# AVAILABLE RECORDS
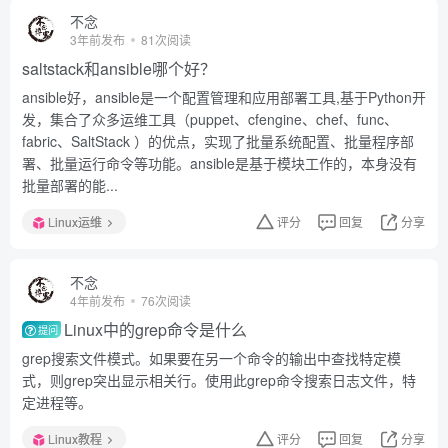
不念
3年前发布
81次阅读
saltstack和ansible哪个好？
ansible好，ansible是一个配置管理和应用部署工具,基于Python开
发，集合了众多运维工具（puppet、cfengine、chef、func、
fabric、SaltStack ）的优点，实现了批量系统配置、批量程序部
署、批量运行命令等功能。ansible是基于模块工作的，本身没有
批量部署的能...
Linux运维
评分
回复
分享
不念
4年前发布
76次阅读
Linux中的grep命令是什么
提问
grep搜索文件模式。如果要在另一个命令的输出中查找特定模
式，则grep突出显示相关行。使用此grep命令搜索日志文件，特
定进程等。
Linux教程
评分
回复
分享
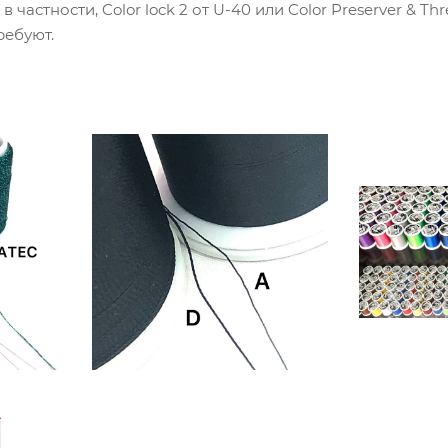
в частности, Color lock 2 от U-40 или Color Preserver & T
ребуют.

# WHAT YOU WILL DO
Return the entries above exactly and in full; do not include images.

# FINISHED TASK
不念
3年前发布
81次阅读
saltstack和ansible哪个好？
ansible好，ansible是一个配置管理和应用部署工具,基于Python开
发，集合了众多运维工具（puppet、cfengine、chef、func、
fabric、SaltStack ）的优点，实现了批量系统配置、批量程序部
署、批量运行命令等功能。ansible是基于模块工作的，本身没有
批量部署的能...
Linux运维
评分
回复
分享
不念
4年前发布
76次阅读
Linux中的grep命令是什么
提问
grep搜索文件模式。如果要在另一个命令的输出中查找特定模
式，则grep突出显示相关行。使用此grep命令搜索日志文件，特
定进程等。
Linux教程
评分
回复
分享
в частности, Color lock 2 от U-40 или Color Preserver & T
ребуют.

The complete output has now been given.